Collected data
○ ○ ○

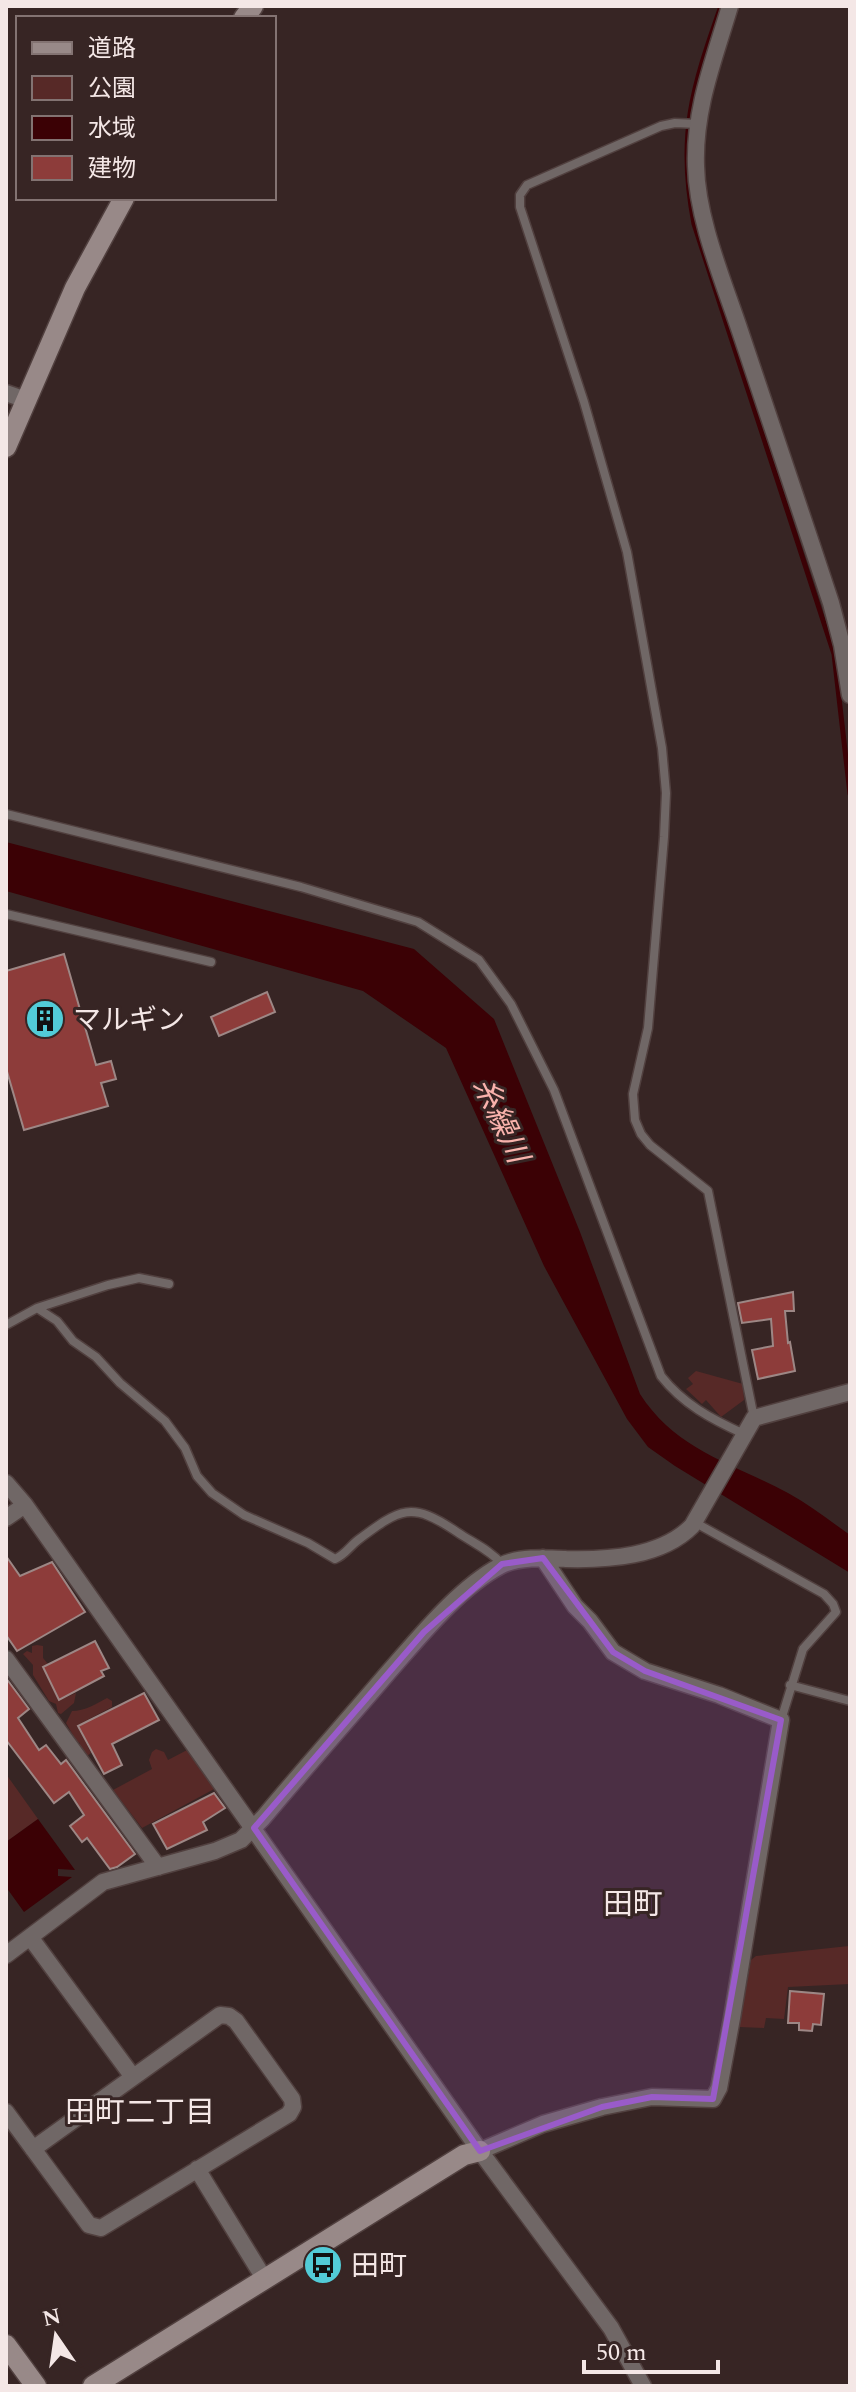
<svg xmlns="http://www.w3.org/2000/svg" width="856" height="2392" viewBox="0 0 856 2392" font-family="Spectral,'Noto Sans JP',serif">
	<rect width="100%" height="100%" fill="#372524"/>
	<path fill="#572927" d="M696 1371 743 1384 744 1400 721 1417 706 1400 702 1404 686 1389 693 1384 688 1378Z
		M37 1645 43 1646V1658L48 1664 42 1667 59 1700 76 1693 74 1703 61 1714 58 1713 56 1704 49 1701 33 1675V1665L23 1654 27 1651 32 1653V1646Z
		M107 1698 112 1701V1707L78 1725 91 1753 86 1757 80 1751V1743L77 1742 66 1723 72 1711C85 1711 96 1704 107 1698Z
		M156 1749 164 1752 168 1760 189 1749 216 1788 142 1828 113 1790 152 1769 149 1760 152 1752Z
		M6 1774 38 1819 6 1842Z
		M849 1946 850 1984 788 1987 784 2019 766 2018 764 2028 739 2027 751 1960 756 1956Z"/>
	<path fill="#3b0105" d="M6 842 414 949 494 1019 580 1232 640 1394C676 1450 732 1463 788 1493 810 1505 830 1521 850 1535V1573L675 1466 648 1447 627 1419 544 1266 446 1048 363 991 6 891Z
		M38 1819 75 1870 58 1869V1876L72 1877 24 1912 6 1887V1842Z"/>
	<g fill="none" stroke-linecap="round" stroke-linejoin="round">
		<path stroke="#3b0105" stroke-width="5" d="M721 6C692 88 677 136 694 224L834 654 850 794"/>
	</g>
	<path fill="#8d3c3a" stroke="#9d8785" stroke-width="2" d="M64 954 96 1065 111 1061 116 1079 101 1083 108 1106 24 1130 6 1068V971Z
		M267 992 275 1012 219 1036 211 1017Z
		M793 1292 794 1311H785L788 1343 790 1342 795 1371 758 1379 752 1350 773 1346 771 1319 742 1323 738 1303Z
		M6 1556 20 1576 52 1562 85 1612 17 1651 6 1635Z
		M95 1641 109 1668 101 1671 104 1676 59 1700 43 1667Z
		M6 1678 29 1709 18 1718 39 1750 46 1745 61 1764 66 1760 135 1854 117 1867 110 1869 87 1838 82 1842 70 1826 84 1815 69 1792 54 1803 6 1740Z
		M144 1693 159 1720 112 1744 122 1765 104 1774 78 1726Z
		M214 1793 225 1808 203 1822 207 1830 167 1849 153 1824Z
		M790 1991 824 1994 821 2025 813 2024 812 2031 799 2030V2023H788Z"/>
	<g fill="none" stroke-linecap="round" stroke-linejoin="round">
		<g stroke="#51403f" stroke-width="11">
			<path id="lane" d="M698 124 675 123 661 126 527 185 520 195V207L584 402 627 552 662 748 666 793 664 837 648 1028 633 1094 635 1120 641 1134 650 1145 708 1191 754 1418
				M6 814 301 887 418 922 479 960 511 1004 554 1090 661 1376C683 1404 711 1419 744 1434
				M6 914 211 962
				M37 1308 108 1285 139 1278 169 1284
				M6 1325 37 1308 57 1321 73 1341 96 1357 120 1383 165 1421 185 1448 197 1476 212 1493 244 1515 308 1543 335 1559C345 1555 350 1546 358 1540 401 1508 411 1501 457 1532 473 1543 490 1550 502 1564
				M694 1522 824 1594 833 1604 836 1612 803 1649 781 1720
				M790 1685 850 1701"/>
		</g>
		<g stroke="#51403f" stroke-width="19">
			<path id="street" d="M730 6C714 60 694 109 696 166 697 219 723 280 740 331 770 421 801 512 831 603L842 645 850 695
				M6 393 26 400
				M6 1483 25 1505 480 2151 611 2328 643 2386
				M6 1518 25 1505
				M6 1659 158 1867
				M30 1937 133 2077
				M6 1955 103 1882 215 1851 241 1840 263 1818C303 1770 345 1723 386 1675 418 1639 457 1589 500 1566 518 1556 547 1558 566 1559 609 1560 661 1557 692 1526L754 1418 850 1392
				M6 2112 89 2225 101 2228 289 2114 293 2107 292 2099 236 2021 229 2016 220 2015 33 2149
				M480 2151 543 2124 602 2107 652 2097 713 2099 719 2088 732 2018 781 1720 719 1695 645 1671 613 1652 590 1621 575 1606 543 1558
				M197 2169 265 2280"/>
		</g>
		<g stroke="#51403f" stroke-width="23">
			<path id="secondary" d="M244 18 253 6
				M6 447 75 288 124 198
				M6 2345 36 2386
				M93 2386 464 2155 480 2151"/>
		</g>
		<use href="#lane" stroke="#706766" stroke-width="8"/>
		<use href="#street" stroke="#706766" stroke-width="16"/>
		<use href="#secondary" stroke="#988988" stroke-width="20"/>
	</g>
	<path fill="#995bc9" fill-opacity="0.2" stroke="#995bc9" stroke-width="6" stroke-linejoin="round" d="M543 1558 613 1652 645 1671 781 1720 713 2099 652 2097 602 2107 480 2151 254 1828 424 1632 502 1564Z"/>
	<defs>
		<g id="building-disc" transform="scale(2)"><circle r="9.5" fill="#52cbd7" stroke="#372524"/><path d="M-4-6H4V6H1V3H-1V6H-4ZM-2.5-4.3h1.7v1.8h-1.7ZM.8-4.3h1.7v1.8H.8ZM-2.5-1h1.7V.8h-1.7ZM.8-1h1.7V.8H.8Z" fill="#111"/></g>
		<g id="bus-disc" transform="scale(2)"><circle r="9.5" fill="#52cbd7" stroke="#372524"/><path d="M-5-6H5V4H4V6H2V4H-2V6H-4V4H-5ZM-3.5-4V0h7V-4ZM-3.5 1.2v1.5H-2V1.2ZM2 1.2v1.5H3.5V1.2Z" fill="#111"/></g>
	</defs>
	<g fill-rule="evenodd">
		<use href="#building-disc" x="45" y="1019"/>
		<use href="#bus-disc" x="323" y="2265"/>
	</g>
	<g text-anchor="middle" stroke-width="6" stroke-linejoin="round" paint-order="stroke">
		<g font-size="28" fill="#f4e7e6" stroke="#372524" text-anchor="start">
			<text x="73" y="1029">マルギン</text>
			<text x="351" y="2275">田町</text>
		</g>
		<g font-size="30" font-style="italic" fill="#f9b2ac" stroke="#372524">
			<text transform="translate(501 1120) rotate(65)" y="10">糸繰川</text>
		</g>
		<g font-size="30" fill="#f4e7e6" stroke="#372524">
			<text x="633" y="1914">田町</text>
			<text x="140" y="2122">田町二丁目</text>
		</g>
	</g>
	<rect width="856" height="2392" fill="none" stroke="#f4e7e6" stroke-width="16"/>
	<rect x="16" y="16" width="260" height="184" fill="#372524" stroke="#837372" stroke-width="2"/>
	<rect x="32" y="42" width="40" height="12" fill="#988988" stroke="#837372" stroke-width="2"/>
	<text x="88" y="56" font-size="24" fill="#f4e7e6">道路</text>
	<rect x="32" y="76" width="40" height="24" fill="#572927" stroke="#837372" stroke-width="2"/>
	<text x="88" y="96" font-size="24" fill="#f4e7e6">公園</text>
	<rect x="32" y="116" width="40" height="24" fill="#3b0105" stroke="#837372" stroke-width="2"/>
	<text x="88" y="136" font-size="24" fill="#f4e7e6">水域</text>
	<rect x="32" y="156" width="40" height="24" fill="#8d3c3a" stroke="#837372" stroke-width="2"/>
	<text x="88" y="176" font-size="24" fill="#f4e7e6">建物</text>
	<g transform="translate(56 2336) rotate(347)" stroke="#372524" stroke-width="6" paint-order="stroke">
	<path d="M0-6L14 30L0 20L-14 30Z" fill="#f4e7e6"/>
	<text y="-12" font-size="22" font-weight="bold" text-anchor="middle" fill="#f4e7e6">N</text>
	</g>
	<path d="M584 2360v12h134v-12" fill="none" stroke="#f4e7e6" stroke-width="4"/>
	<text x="596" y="2360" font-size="24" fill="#f4e7e6" stroke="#372524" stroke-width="6" paint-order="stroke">50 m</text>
</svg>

○ ○ ○

What needs to be done: Using the data above, report the number of lines that contain the string "middle", and only that number.

Finished exercise: 2